Gremlin Bytecode to IrGL

Table of Contents

1 Project Contacts

Sreepathi Pai and Keshav Pingali

2 Project Description

One of the most aspects of the current big data "revolution" has been an increased interest in non-relational database paradigms. Of these, databases that store graphs and support queries on them are increasingly important. Example graphs stored in these databases include social networks, road networks, protein interaction networks, chemical reaction networks, etc.

The Apache TinkerPop project has created "Gremlin", a graph traversal and query language. These queries compile down to a custom bytecode which is then interpreted by various backends such as Apache Spark, IBM Graph, Neo4j, etc.

This project involves compiling Gremlin queries to the IrGL programming language for GPUs. The IrGL programming language is a research language for generating high-performance graph applications. Starting from a high-level input, the IrGL compiler applies several optimizations to produce very fast CUDA code.

GPUs are very interesting for databases due to the large amounts of memory bandwidth available (10x that of the CPU) a gap that will only widen.

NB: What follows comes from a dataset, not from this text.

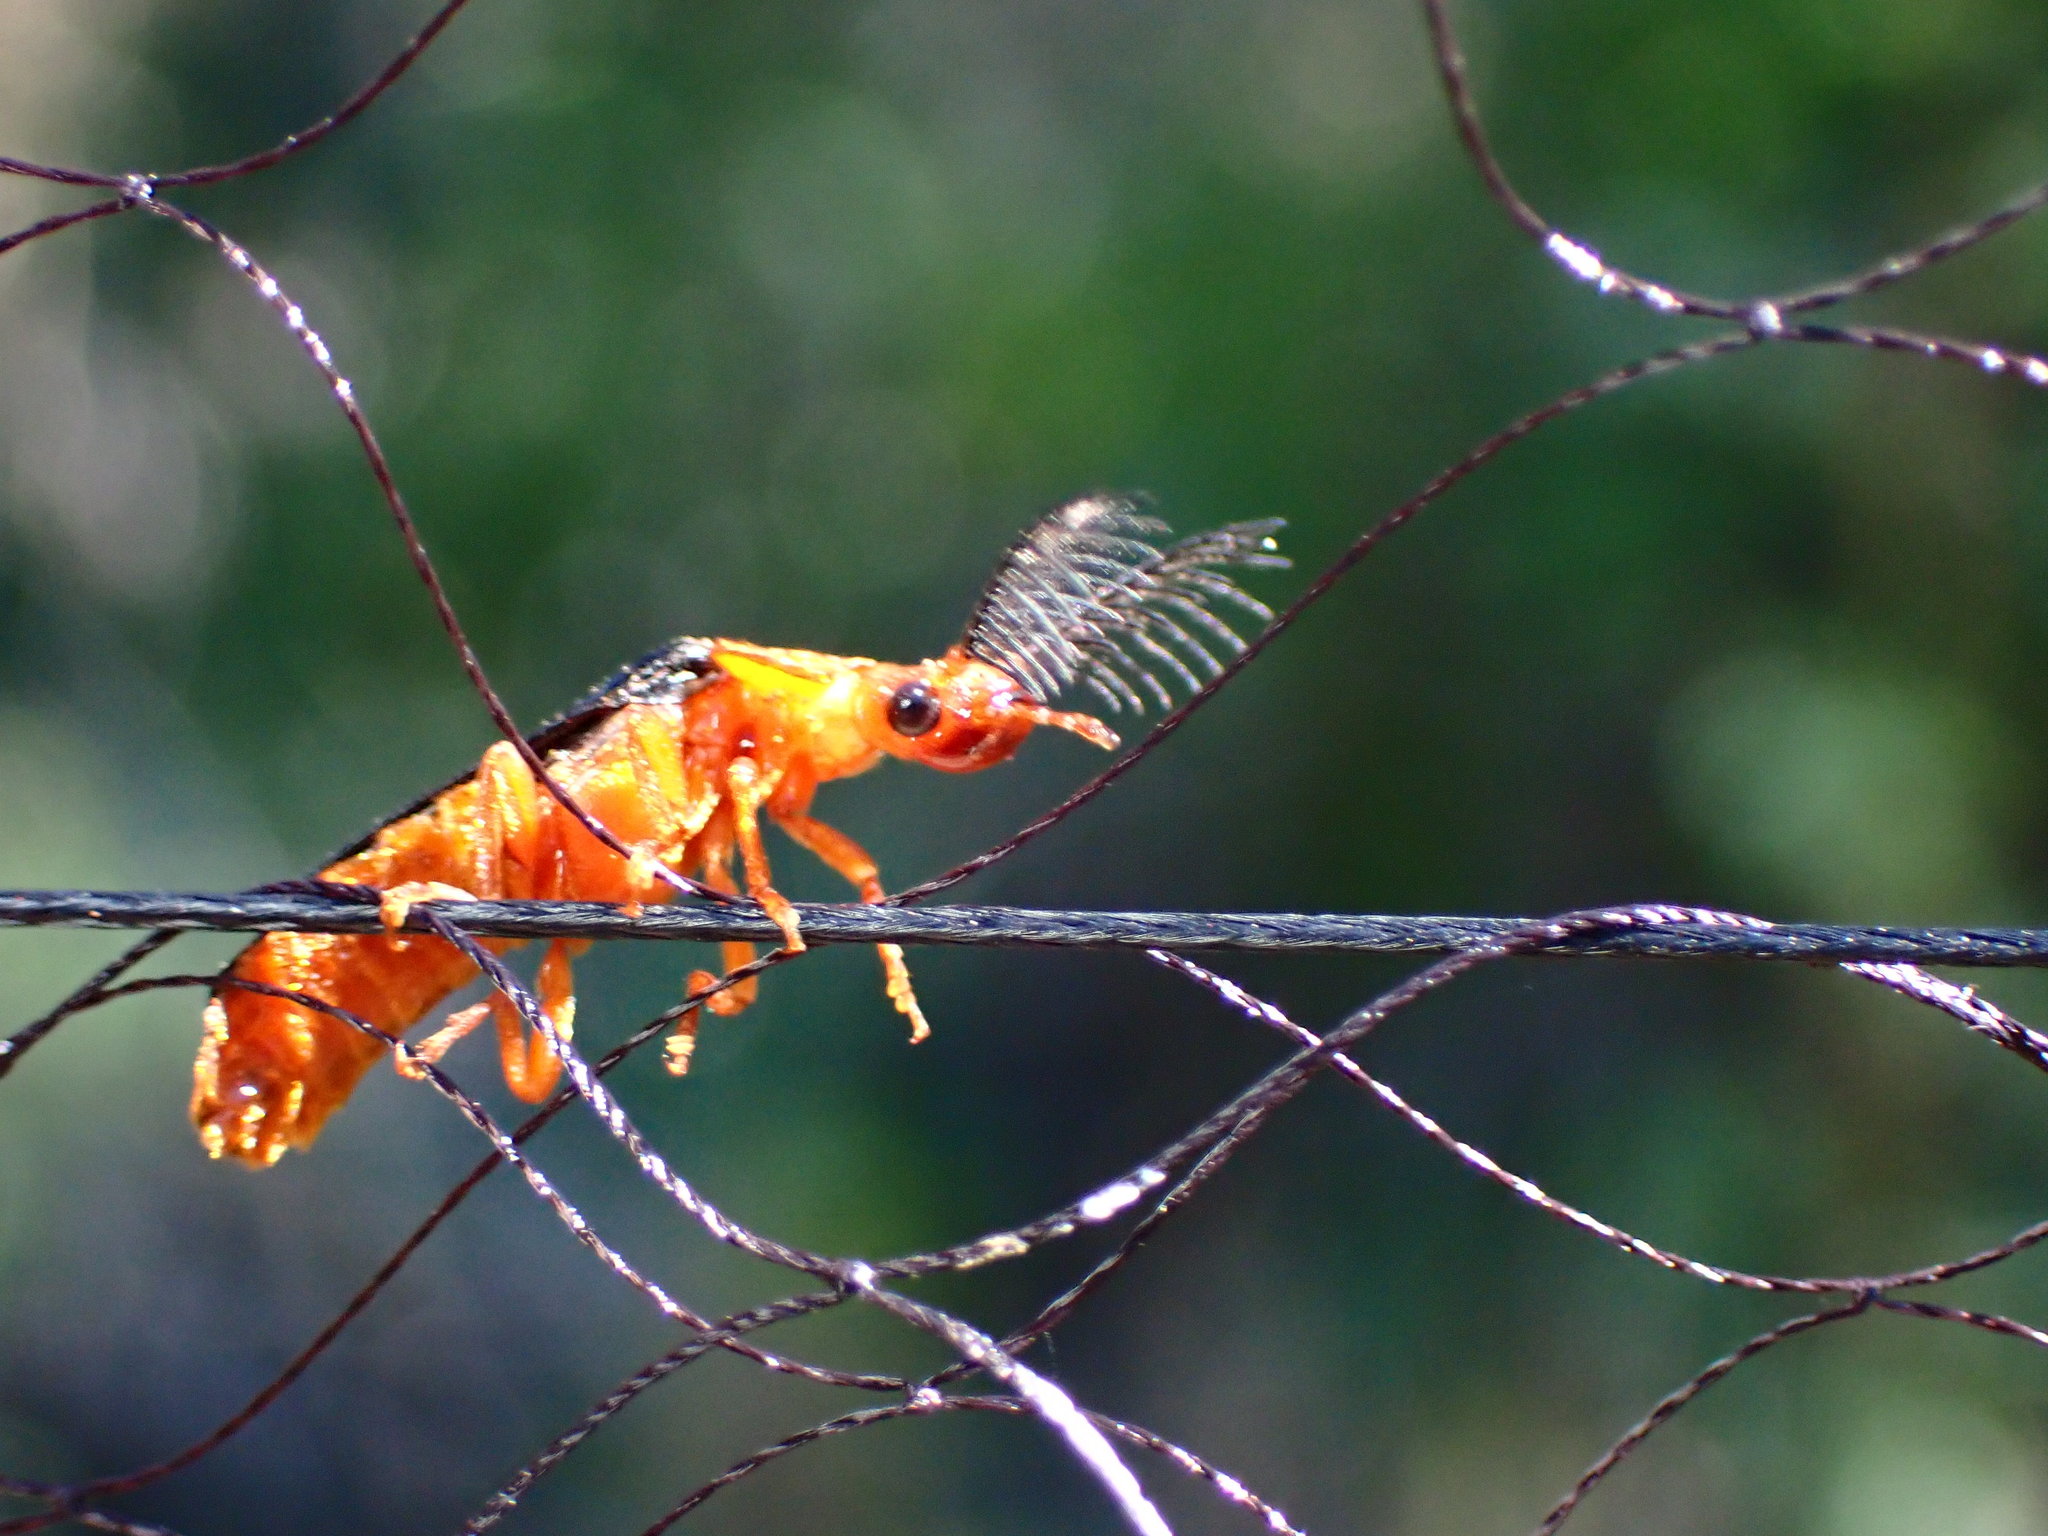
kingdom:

This is currently an upcoming and exciting area of research due to numerous high-value applications.

One goal of this project is to demonstrate execution of the queries in the "Ruminations on SparkGraphComputers" benchmark on the Friendster graph. As a stretch goal, the implementors could also explore query optimization on graph programs.

This project expects familiarity with CUDA/GPU computing as pre-requisite.

3 Project Deliverables

  1. (Nov 1) Description of high-level transformations of Gremlin queries to IrGL programs.
  2. (Dec 6) A compiler that implements the Gremlin-to-IrGL transformations you described.
  3. (Dec 6) A project report in the ACM SIGPLAN style (max 10 pages).

4 References

5 Acknowledgments

Dylan Bethune-Waddell provided the focus on the Gremlin query language as well as the pointer to the "Ruminations on SparkGraphComputers" benchmark.